Oude Testament

Nieuwe Testament

2 Koningen 16:1-2-14 Het Boek (HTB)

1-2. De nieuwe koning van Juda was Achaz, de zoon van koning Jotham, die zestien jaar in Jeruzalem regeerde. Bij zijn troonsbestijging was hij twintig jaar. In Israël regeerde toen koning Pekah, een zoon van Remalia, die zeventien jaar aan de macht was toen Achaz koning werd. Achaz was een goddeloze koning. Hij volgde de Here niet zoals zijn voorvader David had gedaan

3. en hij was net zo slecht als de koningen van Israël. Hij doodde zelfs zijn eigen zoon en offerde hem als brandoffer aan de afgoden, in navolging van de heidense gewoonten van de landen rondom Juda, volken die de Here verwoestte toen de Israëlieten het land binnenkwamen.
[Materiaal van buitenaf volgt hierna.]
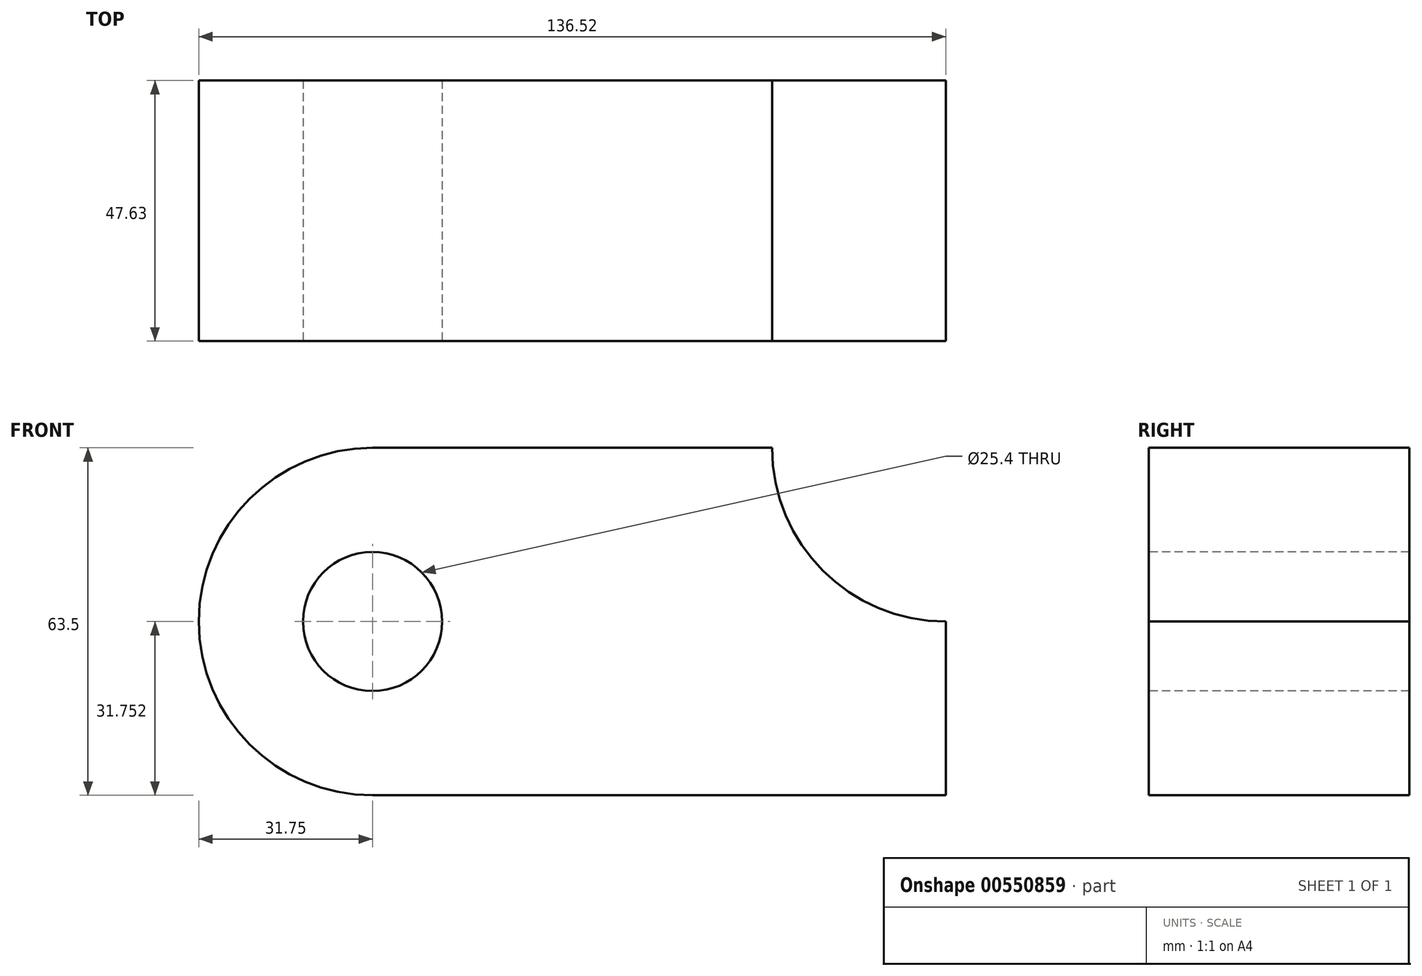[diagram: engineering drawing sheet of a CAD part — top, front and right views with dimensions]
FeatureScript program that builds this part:
annotation { "Feature Type Name" : "Feature", "Feature Type Description" : "" }
export const myFeature = defineFeature(function(context is Context, id is Id, definition is map)
    precondition{}
    {
        {
            var Q0;
            Q0=qCreatedBy(makeId("Front.planeOp"),FACE);
            var sketch = newSketch(context, id + "F0", { "sketchPlane" : qUnion([Q0])});
            skLineSegment(sketch, "E0.bottom", {"start": v(-34.63, 33.68) * mm, "end": v(70.14, 33.68) * mm});
            skLineSegment(sketch, "E0.top", {"start": v(-34.63, -29.82) * mm, "end": v(70.14, -29.82) * mm});
            skLineSegment(sketch, "E0.left", {"start": v(-34.63, 33.68) * mm, "end": v(-34.63, -29.82) * mm});
            skLineSegment(sketch, "E0.right", {"start": v(70.14, 33.68) * mm, "end": v(70.14, -29.82) * mm});
            skArc(sketch, "E1", {"start": v(-34.63, 33.68) * mm, "mid": v(-66.38, 1.93) * mm, "end": v(-34.63, -29.82) * mm});
            skSolve(sketch);
        }
        {
            var Q0;
            Q0 = qSketchRegion(id + "F0", true);
            extrude(context, id + "F1", {"entities" : qUnion([Q0]), "depth" : 47.62 * mm, "offsetDistance" : 25.4 * mm});
        }
        {
            var Q0;
            Q0=makeQuery(id+"F1.opExtrude","CAP_FACE",FACE,{"disambiguationData":[OSD([sQuery(id+"F0.wireOp",EDGE,"E0.bottom"),sQuery(id+"F0.wireOp",EDGE,"E0.top"),sQuery(id+"F0.wireOp",EDGE,"E0.right"),sQuery(id+"F0.wireOp",EDGE,"E1")])],"isStart":false});
            var sketch = newSketch(context, id + "F2", { "sketchPlane" : qUnion([Q0])});
            skCircle(sketch, "E2", {"center": v(-34.63, 1.93) * mm, "radius": 12.7 * mm});
            skPoint(sketch, "E2.centerSnap0", {"position": v(-66.38, 1.93) * mm});
            skSolve(sketch);
        }
        {
            var Q0;
            Q0=makeQuery(id+"F2.imprint","IMPRINT",FACE,{"disambiguationData":[TD([[makeQuery(id+"F2.imprint","IMPRINT",EDGE,{"derivedFrom":sQuery(id+"F2.wireOp",EDGE,"E2")}),1.0]])]});
            extrude(context, id + "F3", {"entities" : qUnion([Q0]), "operationType" : NewBodyOperationType.REMOVE, "oppositeDirection" : true, "depth" : 47.62 * mm, "offsetDistance" : 25.4 * mm});
        }
        {
            var Q0;
            Q0=makeQuery(id+"F1.opExtrude","CAP_FACE",FACE,{"disambiguationData":[OSD([sQuery(id+"F0.wireOp",EDGE,"E0.bottom"),sQuery(id+"F0.wireOp",EDGE,"E0.top"),sQuery(id+"F0.wireOp",EDGE,"E0.right"),sQuery(id+"F0.wireOp",EDGE,"E1")])],"isStart":false});
            var sketch = newSketch(context, id + "F4", { "sketchPlane" : qUnion([Q0])});
            skArc(sketch, "E3", {"start": v(38.4, 33.68) * mm, "mid": v(47.7, 11.23) * mm, "end": v(70.14, 1.93) * mm});
            skSolve(sketch);
        }
        {
            var Q0;
            {var subQ0=sQuery(id+"F4.wireOp",EDGE,"E3");Q0=makeQuery(id+"F4.imprint","IMPRINT",FACE,{"disambiguationData":[TD([[makeQuery(id+"F4.imprint","IMPRINT",EDGE,{"derivedFrom":subQ0}),1.0]])]});}
            extrude(context, id + "F5", {"entities" : qUnion([Q0]), "operationType" : NewBodyOperationType.REMOVE, "oppositeDirection" : true, "depth" : 47.62 * mm, "offsetDistance" : 25.4 * mm});
        }
    });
4. Hij offerde en verbrandde reukwerk op de heuvels en op de talloze altaren in de schaduw van de bomen.

5. Koning Rezin van Syrië en koning Pekah van Israël verklaarden Achaz de oorlog en belegerden Jeruzalem. Zij slaagden er echter niet in de stad in te nemen.

6. Koning Rezin van Syrië wist evenwel de stad Elat voor Syrië terug te veroveren. Hij joeg de Joodse inwoners weg en stuurde Edomieten om zich daar te vestigen. Die wonen daar nu nog.

7. Koning Achaz stuurde een boodschapper naar koning Tiglatpileser van Assyrië en smeekte hem om hulp tegen de legers van Syrië en Israël.

8. Achaz haalde het goud en zilver uit de tempel en uit de schatkamers van het paleis en stuurde dat als geschenk naar de Assyrische koning.

9. In antwoord daarop vielen de Assyriërs Damascus, de hoofdstad van Syrië, aan. Zij namen de inwoners van de stad mee als gevangenen naar Kir. Ook doodden zij koning Rezin van Syrië.

10. Koning Achaz ging naar Damascus om koning Tiglatpileser te ontmoeten en tijdens zijn verblijf in de stad zag hij een ongewoon altaar in een heidense tempel. Hij schatte de afmetingen van het altaar, maakte er een tekening en een model van en stuurde die naar de priester Uria, vergezeld van een precieze beschrijving.

11-12. Uria bouwde het altaar op grond van deze gegevens na, zodat de koning het na zijn terugkeer uit Damascus kon inwijden met een offer.

13. Toen hij terug was, ging de koning naar het altaar en bracht een brandoffer en een spijsoffer, goot een drankoffer over het altaar en sprenkelde het bloed van enkele vredeoffers er overheen.

14. Daarna verwijderde hij het oude koperen altaar vóór uit de tempel—dat had tussen de ingang van de tempel en het nieuwe altaar gestaan—en plaatste het ten noorden van het nieuwe altaar.